Winchester Public Schools announced a DESE high-dosage early literacy tutoring award that will fund 1:1 or small-group, 15-minute virtual sessions (up to 10 weeks) targeted at students scoring below benchmark on DIBELS, with first grade prioritized. The state will provide a vetted vendor; district staff said details on seats, scheduling and curriculum remain to be finalized.

Winchester Public Schools received notice from the Massachusetts Department of Elementary and Secondary Education that the district was awarded a high-dosage early literacy tutoring grant, district leaders said at the Jan. 22 School Committee meeting.

Assistant Superintendent Kirby, who provided the initial overview, said the program targets students identified by DIBELS as scoring in the red or yellow ranges and that the district expects to prioritize first graders. "These will be 1 to 1 sessions or a very small group," she said, adding sessions would run multiple times per week for about 15 minutes and could continue for up to 10 weeks. Kirby said families will be notified and given an opt-out option.

Superintendent Hackett told the committee the award arrived after the agenda posted and that the district is still confirming parameters. He said the state has provided a vetted vendor in other districts and described the award as a resource provided to the district rather than a direct district contract: "There is no action tonight; we are recipients of the service and the state is contracting with the vendor," he said.

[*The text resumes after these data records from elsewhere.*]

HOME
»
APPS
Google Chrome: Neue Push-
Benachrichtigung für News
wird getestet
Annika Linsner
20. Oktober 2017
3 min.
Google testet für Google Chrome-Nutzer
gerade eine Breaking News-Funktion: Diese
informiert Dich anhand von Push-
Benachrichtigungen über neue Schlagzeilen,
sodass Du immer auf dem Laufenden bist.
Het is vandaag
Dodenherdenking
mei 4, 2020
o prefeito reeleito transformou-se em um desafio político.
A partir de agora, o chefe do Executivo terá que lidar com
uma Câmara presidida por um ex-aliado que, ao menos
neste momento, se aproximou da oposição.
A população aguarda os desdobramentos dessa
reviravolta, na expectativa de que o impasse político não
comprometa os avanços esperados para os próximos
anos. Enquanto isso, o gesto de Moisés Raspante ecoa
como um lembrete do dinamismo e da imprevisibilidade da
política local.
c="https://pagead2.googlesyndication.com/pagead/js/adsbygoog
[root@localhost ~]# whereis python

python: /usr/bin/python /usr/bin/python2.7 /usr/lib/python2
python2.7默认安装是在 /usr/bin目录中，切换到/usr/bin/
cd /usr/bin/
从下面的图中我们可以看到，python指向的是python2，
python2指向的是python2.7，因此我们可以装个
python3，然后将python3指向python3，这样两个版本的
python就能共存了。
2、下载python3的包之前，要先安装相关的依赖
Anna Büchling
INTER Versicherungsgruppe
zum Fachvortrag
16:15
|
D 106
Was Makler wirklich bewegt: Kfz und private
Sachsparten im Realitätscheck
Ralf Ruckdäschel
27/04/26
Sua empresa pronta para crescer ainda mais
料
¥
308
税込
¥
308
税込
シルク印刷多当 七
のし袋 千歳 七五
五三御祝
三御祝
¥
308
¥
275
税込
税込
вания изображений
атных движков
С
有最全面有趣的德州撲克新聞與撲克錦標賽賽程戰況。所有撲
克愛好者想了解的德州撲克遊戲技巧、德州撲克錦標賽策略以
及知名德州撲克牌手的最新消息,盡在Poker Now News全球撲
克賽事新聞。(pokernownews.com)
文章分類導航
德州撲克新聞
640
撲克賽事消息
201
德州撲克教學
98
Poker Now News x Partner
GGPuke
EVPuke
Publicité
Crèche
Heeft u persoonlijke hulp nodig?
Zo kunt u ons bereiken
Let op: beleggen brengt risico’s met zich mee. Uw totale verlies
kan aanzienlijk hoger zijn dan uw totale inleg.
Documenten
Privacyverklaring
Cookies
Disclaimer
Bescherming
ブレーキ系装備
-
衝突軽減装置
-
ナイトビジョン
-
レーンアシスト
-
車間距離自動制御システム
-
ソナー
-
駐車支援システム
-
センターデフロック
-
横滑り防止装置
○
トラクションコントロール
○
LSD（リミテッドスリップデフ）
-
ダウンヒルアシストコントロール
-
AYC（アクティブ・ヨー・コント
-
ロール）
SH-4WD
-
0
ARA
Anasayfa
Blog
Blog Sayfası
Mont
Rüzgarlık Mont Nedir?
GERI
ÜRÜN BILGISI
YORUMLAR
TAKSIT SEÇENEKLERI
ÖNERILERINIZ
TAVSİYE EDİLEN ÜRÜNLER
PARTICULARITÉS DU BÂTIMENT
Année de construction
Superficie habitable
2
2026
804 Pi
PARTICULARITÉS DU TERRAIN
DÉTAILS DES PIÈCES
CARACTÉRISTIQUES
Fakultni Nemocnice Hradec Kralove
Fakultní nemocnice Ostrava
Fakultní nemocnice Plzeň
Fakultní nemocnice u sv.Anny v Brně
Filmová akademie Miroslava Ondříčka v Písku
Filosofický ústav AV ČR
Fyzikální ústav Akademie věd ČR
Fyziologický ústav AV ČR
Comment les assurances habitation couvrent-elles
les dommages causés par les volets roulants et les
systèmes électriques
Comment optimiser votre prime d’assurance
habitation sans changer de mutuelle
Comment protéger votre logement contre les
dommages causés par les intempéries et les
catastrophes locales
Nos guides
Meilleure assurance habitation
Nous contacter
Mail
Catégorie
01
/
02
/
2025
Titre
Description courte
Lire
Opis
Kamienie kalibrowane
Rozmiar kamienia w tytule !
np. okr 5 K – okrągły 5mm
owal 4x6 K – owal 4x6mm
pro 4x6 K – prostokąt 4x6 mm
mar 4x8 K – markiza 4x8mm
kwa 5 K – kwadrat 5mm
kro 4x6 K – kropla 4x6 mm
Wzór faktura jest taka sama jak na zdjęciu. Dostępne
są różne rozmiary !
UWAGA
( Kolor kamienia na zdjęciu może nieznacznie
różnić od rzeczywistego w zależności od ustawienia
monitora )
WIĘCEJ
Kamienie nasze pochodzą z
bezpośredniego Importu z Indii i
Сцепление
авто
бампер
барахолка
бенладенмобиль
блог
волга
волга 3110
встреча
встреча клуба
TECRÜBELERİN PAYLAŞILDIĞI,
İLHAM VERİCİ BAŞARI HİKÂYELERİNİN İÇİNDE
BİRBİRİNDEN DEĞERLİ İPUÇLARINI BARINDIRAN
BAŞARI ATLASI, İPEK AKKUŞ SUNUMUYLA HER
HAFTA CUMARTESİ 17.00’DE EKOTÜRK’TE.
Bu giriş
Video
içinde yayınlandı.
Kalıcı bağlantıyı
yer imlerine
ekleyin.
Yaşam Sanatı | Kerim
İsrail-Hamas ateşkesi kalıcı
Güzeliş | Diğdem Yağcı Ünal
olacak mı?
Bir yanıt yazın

Committee members asked whether the grant provides cash that would fund new district staff or whether the state-selected vendor will supply services directly. Kirby said the current understanding is that the state allocated a number of "seats" and hours per school and assigned an approved vendor; the district will confirm whether services will be delivered only to Winchester students and whether the vendor's curriculum will align to existing tier 2 or IEP services. Staff emphasized the program is intended to supplement, not supplant, existing interventions.

District leaders said they will confirm implementation details, including whether virtual sessions will require adult supervision in schools, how contractors would coordinate with classroom teachers, and which students will be eligible. Staff committed to returning to the committee with fuller information once the district accepts the grant and receives final terms from DESE.

The committee did not take a formal vote on acceptance at the Jan. 22 meeting because no district action was required to receive the service; members asked staff to distribute details to families and educators when available.